Stichtag

24. August 1963 - Premiere der neu gegründeten Bundesliga

Schiedsrichter Alfred Ott hat es offenbar eilig an jenem historischen August-Samstag im Bremer Weserstadion. Um 16.59 Uhr pfeift der Unparteiische die erste Partie der neu gegründeten Fußball-Bundesliga an - eine Minute vor der offiziellen Anstoßzeit. Der Fehlstart wäre vielleicht nicht weiter aufgefallen - hätte Timo Konietzka von Borussia Dortmund nicht schon rund 30 Sekunden später das Premierentor der Bundesliga erzielt – auch nach 50 Jahren immer noch einer der schnellsten Treffer in der Liga-Geschichte.

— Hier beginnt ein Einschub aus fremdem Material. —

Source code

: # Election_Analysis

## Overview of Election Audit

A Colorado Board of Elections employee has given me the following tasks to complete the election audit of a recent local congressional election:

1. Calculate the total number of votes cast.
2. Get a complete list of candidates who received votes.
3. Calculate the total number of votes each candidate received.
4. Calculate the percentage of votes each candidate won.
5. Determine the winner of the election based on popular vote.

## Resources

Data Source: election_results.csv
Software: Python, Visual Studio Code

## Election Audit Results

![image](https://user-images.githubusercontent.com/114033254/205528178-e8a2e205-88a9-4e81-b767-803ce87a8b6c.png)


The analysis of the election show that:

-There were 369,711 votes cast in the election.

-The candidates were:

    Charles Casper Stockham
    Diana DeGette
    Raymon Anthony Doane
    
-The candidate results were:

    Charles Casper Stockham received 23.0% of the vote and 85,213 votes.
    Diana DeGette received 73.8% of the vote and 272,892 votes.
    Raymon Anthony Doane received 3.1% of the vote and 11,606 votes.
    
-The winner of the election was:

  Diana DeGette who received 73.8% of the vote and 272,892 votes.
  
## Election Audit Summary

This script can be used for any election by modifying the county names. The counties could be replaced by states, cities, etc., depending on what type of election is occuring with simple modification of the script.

Fotografen und Fernsehkameras hatten das Spiel noch gar nicht im Visier. Deshalb gibt es von Konietzkas Pioniertat keinen Bildbeweis - was der Torschütze sehr bedauert. Tausende Male musste Konietzka seither seine Glanztat schildern: "Lothar Emmerich lief links mit dem Ball zur Grundlinie. Dann Flanke zur Mitte. Da stand ich zehn Meter vom Tor weg und brauchte nur noch den Fuß hinzuhalten."

Es geht ums Geld

Als "Ende der Fußball-Steinzeit" bejubeln Sportpresse und Fußballfans die Einführung der höchsten Spielklasse. Bisher ermittelte jede der vier Oberligen und die Stadtliga Berlin ihre besten Teams unter sich. Die spielten dann in einer Endrunde um den Titel des Deutschen Meisters. Ein System, das die Bundesliga-Befürworter schon lange für antiquiert hielten. "Die Bundesliga hätte eigentlich schon in den 30er Jahren eingeführt werden können", erklärt der Bonner Historiker Nils Havemann. "Es gab damals Überlegungen, eine landesweite Reichsliga einzuführen. Aber die scheiterte vornehmlich an steuerrechtlichen Bedenken."

Es geht ums Geld, ein in den Oberligen heikles Thema. Die Vereine besitzen offiziell Amateurstatus, gelten also als gemeinnützig und zahlen fast keine Steuern. Viele können sich nur so ihre Spieler leisten. Die dürfen Ende der 50er Jahre nur rund 400 Mark verdienen. Inoffiziell aber sind viele Spieler schon längst mindestens Halbprofis. Top-Akteure erhalten unter der Hand geldwerte Leistungen oder Gagen aus schwarzen Kassen, um sie zu halten. Für reiche Klubs wie den 1. FC Köln unter seinem mächtigen Präsidenten Franz Kremer kein Problem. Statt der Besteuerung fürchtet Kremer viel mehr, dass seine Spitzenkicker zu finanzstarken Vereinen ins Ausland abwandern.

Bundesliga-Start ohne die Bayern

Doch wann immer die auch von Bundestrainer Sepp Herberger geforderte Bundesliga-Einführung zur Debatte steht, überstimmen hauptsächlich Klubs aus dem Süden die Befürworter um Franz Kremer. Lange Verhandlungen mit den Finanzämtern folgen. "Teilweise“, so Nils Havemann, "traf man sich wöchentlich, um eine Schneise ins deutsche Steuerrecht zu schlagen, um dann auch die Bundesliga steuerrechtlich sattelfest zu machen." Der Durchbruch gelingt Anfang der 60er Jahre. Der Fiskus sichert den Fußballern zu, ihre Steuervorteile behalten zu können. Auf dem DFB-Bundestag 1962 in Dortmund wird die Bundesliga endlich beschlossen.

46 Vereine bewerben sich, doch nur 16 Vereine werden vom DFB für würdig befunden. "Da gab’s Kriterien. Aber wie alle weichen Kriterien kann man die natürlich auch anders interpretieren und in Zweifel ziehen", erinnert sich der ehemalige ARD-Sportschau-Chef Heribert Faßbender. Schließlich entscheidet der Regionalproporz – unter anderem gegen Borussia Mönchengladbach und den FC Bayern München. Der spätere Rekordmeister ist noch nicht dabei, als der deutsche Fußball am 24. August 1963 in eine neue Ära aufbricht. Meister werden am Ende der ersten Saison Franz Kremers Geißböcke aus Köln.